残差网络(ResNet) 讨论区


#42

更新下版本?应该改小了内存使用。虽然2g是小了点,不过可以设置小batch size


#43

你在block 6的开头应该加一层BN和ACTIVATION
否则就相当于数据从前面的卷积层出来没加激活

不明白,教程里的res18也没加啊,怎么没事?


#44

11
ResNet_V2的版本每个residual block出来的feature map是未被激活,所以在最后一个residual block后面需要加bn和relu


#45

请问下论坛里的大佬,shape=(None,100, 300)的数据怎么样在Conv1d(channels=256, kernel_size=2, layout=‘NCW’)里输出维度(None,100, 256)?因为核的width为2,padding不管怎么补都补不到100,layout也不支持’NWC’,我现在是把输入转置了一下,转成(None, 300,100)输入的。急啊,复现了论文回来写篇博客,跪谢!!


#46

尝试实现resnet v2,遇到这种问题.好像loss.backward没有效果一样.怎么debug?

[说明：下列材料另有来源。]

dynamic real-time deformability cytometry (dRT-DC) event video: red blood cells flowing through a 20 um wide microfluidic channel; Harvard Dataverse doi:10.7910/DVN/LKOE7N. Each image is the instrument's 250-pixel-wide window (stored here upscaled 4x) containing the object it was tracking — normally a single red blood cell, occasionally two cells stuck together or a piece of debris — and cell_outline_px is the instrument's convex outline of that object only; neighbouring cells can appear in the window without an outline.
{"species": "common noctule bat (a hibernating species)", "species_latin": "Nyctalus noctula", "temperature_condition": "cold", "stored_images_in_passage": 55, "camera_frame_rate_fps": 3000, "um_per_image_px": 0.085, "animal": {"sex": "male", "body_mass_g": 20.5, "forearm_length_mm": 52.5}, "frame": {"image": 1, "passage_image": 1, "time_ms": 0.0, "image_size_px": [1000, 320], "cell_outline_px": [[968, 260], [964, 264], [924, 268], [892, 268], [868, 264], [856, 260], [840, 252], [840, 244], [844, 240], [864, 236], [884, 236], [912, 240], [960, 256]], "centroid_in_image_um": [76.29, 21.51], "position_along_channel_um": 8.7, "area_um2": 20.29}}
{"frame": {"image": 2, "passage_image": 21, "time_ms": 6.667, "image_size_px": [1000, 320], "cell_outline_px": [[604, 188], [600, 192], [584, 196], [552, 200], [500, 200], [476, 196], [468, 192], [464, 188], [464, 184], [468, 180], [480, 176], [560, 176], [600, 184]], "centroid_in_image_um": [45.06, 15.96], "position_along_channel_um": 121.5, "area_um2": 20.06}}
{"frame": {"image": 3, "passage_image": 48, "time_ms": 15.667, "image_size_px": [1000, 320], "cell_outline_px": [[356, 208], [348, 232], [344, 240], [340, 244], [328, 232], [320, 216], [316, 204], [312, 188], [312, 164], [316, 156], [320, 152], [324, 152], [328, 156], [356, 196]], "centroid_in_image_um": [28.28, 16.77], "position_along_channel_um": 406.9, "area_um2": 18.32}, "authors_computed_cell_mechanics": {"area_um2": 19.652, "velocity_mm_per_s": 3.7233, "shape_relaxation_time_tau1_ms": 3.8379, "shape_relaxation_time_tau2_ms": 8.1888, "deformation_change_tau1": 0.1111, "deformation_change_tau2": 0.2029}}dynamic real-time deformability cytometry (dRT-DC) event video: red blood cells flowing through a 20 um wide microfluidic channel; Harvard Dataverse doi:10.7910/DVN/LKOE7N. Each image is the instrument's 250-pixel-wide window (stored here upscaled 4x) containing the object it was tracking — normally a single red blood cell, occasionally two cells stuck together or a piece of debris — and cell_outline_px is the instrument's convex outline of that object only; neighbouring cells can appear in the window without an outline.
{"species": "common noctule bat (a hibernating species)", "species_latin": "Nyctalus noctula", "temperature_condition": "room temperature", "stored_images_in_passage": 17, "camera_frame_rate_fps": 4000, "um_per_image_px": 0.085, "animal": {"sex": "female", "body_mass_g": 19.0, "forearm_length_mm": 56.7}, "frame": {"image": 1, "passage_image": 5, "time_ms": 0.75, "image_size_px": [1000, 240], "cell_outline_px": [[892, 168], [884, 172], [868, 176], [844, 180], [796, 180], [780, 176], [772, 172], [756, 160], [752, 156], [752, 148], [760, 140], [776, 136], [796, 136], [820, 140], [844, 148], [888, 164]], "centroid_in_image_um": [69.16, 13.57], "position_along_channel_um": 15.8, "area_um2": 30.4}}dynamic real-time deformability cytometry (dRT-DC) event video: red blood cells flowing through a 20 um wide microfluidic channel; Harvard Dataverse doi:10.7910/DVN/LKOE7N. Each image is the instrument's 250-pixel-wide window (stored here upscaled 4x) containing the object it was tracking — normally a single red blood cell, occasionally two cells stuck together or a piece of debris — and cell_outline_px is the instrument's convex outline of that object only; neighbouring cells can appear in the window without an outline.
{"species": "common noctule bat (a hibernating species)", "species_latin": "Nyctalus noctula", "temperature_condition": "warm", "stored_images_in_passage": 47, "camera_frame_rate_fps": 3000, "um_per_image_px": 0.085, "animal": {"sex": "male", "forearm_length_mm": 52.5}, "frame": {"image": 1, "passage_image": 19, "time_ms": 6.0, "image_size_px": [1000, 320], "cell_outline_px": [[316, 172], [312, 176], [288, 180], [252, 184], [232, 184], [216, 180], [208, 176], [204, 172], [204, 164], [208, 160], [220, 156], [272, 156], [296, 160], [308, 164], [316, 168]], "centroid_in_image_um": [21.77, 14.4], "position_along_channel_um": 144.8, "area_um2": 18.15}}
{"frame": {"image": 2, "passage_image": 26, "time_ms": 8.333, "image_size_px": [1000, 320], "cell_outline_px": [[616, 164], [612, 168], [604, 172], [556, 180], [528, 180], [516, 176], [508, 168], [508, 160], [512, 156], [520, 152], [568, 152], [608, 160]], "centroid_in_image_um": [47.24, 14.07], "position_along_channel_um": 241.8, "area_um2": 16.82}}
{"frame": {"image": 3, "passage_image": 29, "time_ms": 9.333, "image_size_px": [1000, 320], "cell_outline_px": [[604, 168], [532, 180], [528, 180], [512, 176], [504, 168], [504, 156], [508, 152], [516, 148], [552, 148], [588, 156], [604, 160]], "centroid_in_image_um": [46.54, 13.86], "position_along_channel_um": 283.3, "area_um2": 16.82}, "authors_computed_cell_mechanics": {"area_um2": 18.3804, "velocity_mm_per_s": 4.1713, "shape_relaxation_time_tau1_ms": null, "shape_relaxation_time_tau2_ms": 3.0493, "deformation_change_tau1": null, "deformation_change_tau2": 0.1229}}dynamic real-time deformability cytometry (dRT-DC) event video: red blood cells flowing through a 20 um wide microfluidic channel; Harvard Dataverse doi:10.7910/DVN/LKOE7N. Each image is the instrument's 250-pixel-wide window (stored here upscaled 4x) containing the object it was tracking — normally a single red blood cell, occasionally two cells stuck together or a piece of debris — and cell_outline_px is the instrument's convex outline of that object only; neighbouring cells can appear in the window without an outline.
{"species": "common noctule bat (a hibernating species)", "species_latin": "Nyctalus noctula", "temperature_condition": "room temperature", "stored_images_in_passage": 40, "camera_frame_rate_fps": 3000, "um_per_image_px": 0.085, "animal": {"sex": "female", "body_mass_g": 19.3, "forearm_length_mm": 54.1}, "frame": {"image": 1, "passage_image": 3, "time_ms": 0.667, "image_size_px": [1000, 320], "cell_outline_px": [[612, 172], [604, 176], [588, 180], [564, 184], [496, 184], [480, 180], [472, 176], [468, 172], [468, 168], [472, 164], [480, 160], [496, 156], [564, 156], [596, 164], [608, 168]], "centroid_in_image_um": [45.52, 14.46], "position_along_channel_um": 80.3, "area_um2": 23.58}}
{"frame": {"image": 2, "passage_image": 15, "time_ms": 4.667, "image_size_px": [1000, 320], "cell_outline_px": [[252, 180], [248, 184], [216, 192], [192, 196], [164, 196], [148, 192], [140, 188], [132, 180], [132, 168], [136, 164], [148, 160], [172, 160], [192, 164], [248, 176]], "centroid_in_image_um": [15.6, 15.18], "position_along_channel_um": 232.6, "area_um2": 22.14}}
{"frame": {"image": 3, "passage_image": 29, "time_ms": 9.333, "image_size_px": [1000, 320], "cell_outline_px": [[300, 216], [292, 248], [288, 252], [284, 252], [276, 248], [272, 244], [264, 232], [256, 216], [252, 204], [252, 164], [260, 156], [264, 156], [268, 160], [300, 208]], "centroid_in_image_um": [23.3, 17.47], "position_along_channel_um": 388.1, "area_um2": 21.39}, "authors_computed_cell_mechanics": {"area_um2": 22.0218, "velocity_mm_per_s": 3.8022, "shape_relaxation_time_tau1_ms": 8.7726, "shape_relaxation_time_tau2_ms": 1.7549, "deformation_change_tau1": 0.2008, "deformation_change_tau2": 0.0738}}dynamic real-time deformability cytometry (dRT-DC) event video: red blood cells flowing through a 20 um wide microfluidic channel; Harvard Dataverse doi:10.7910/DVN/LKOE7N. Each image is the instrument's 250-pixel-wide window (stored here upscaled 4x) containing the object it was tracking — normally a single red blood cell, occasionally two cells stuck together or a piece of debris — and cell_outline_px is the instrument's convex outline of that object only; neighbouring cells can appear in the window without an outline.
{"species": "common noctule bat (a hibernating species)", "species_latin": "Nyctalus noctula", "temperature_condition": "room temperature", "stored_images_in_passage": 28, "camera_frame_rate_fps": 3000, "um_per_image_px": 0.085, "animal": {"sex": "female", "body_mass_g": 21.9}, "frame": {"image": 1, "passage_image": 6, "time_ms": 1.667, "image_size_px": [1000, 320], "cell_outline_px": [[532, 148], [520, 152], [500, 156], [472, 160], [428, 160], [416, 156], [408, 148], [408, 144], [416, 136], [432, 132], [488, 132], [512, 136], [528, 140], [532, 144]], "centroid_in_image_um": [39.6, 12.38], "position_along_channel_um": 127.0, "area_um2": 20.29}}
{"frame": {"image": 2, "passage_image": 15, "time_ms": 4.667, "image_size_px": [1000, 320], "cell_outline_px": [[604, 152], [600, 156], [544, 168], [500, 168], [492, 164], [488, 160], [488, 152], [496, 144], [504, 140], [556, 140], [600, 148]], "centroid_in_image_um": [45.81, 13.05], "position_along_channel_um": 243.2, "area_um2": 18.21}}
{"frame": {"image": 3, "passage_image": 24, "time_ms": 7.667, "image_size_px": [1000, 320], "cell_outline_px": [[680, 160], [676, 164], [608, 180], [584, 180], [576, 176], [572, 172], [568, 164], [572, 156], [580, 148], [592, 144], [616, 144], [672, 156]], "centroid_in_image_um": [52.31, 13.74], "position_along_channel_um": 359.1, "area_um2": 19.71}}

UserWarning: Gradient of Parameter resnet181_conv1_weight on context gpu(1) has not been updated by backward since last step. This could mean a bug in your model that made it only use a subset of the Parameters (Blocks) for this iteration. If you are intentionally only using a subset, call step with ignore_stale_grad=True to suppress this warning and skip updating of Parameters with stale gradient


#47

好像找到问题了,residual unit里面应该用out,用成x了.


#48

请问有没有方便的办法可视化loss的计算图?方便debug


#49

运行之后报NotImplementedError这个错误 怎么回事? 代码照着敲的没有问题


#50

试了下将Residual中的Conv->BN->Relu改成BN->Relu->Conv:

    def forward(self, x):
        #out = nd.relu(self.bn1(self.conv1(x)))
        #out = self.bn2(self.conv2(out))
        #if not self.same_shape:
        #    x = self.conv3(x)
        #return nd.relu(out + x)
        
        out = self.conv1(nd.relu(self.bn1(x)))
        out = self.conv2(nd.relu(self.bn2(out)))
        if not self.same_shape:
            x = self.conv3(x)
        return out + x

对照了论文图一,应该就是这么个改法。然而,结果变得很差:

  • Original

Epoch 0. Loss: 0.438, Train acc 0.85, Test acc 0.89, Time 417.1 sec

  • After modified

Epoch 0. Loss: nan, Train acc 0.10, Test acc 0.10, Time 406.3 sec

有没有大佬可以指点一下?:smiley:


#51

是不是要改成這樣,因為你的x 是conv後 你在一次conv感覺怪怪的

 x = self.conv3(nd.relu(self.bn3(x)))

#52

我觉得不是,x = self.conv3(x)是Residual中较为简单的那条通路。


#53

尝试实现用nn.HybridBlook类实现resnet50报错 求解


#54

感觉改版后没有之前的直观易懂了,如果想看一下改版之前的内容去哪看呢


#55

怎样保存resnet中间层的feature map呢


#56

learning rate 调小一些,如 lr=0.001


#57
class Residual(nn.Block):
  def __init__(self, num_channels, use_1x1conv=False, strides=1, **kwargs):
    super(Residual, self).__init__(**kwargs)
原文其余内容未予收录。